◆ **Record extracts**
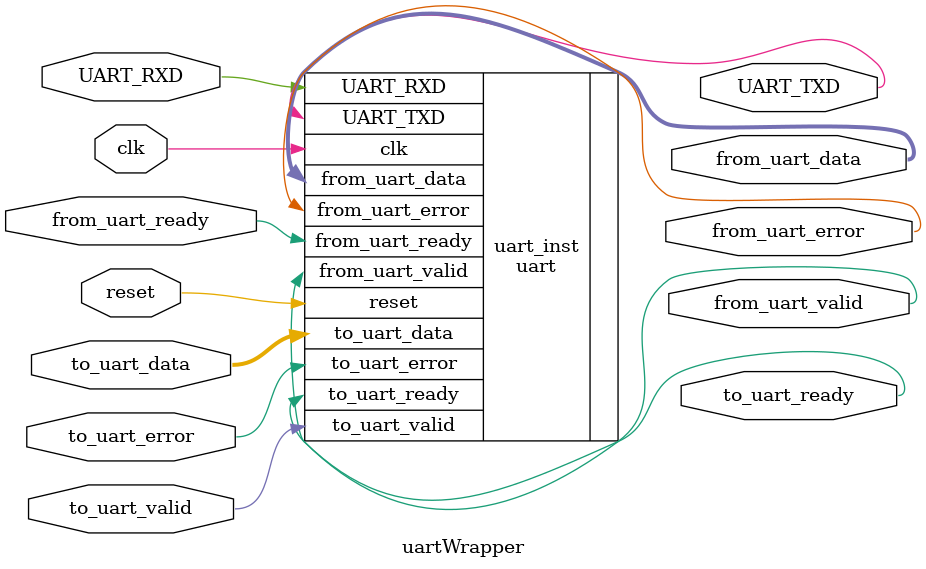
<source format=v>
module uartWrapper(
	input clk,
	input reset,
	input UART_RXD,
	output UART_TXD,
	// Read from uart
	input from_uart_ready, 			// should be 1 to read from uart (from_uart_ready = 1'd1)
	output [7:0] from_uart_data,
	output from_uart_error,
	output from_uart_valid,
	// Write to uart
	input [7:0] to_uart_data,
	input to_uart_error,
	input to_uart_valid, 			// should be 1 to write to uart (to_uart_valid = 1'd1)
	output to_uart_ready 			// when uart is ready to receive data we write new data to "to_uart_data"
);
	uart uart_inst(
		.from_uart_ready(from_uart_ready), 	// input
		.from_uart_data(from_uart_data),		// output
		.from_uart_error(from_uart_error),	// output
		.from_uart_valid(from_uart_valid),	// output
		.to_uart_data(to_uart_data),			// input
		.to_uart_error(to_uart_error),		// input
		.to_uart_valid(to_uart_valid),		// input
		.to_uart_ready(to_uart_ready),		// output
		.clk(clk),									// input
		.UART_RXD(UART_RXD),						// input
		.UART_TXD(UART_TXD),						// output
		.reset(reset)								// input
	);
endmodule
</source>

◆ **About this exercise**
In how many lines of the data does the string "output" occur? Answer with the number and nothing else.

◆ **Task result**
10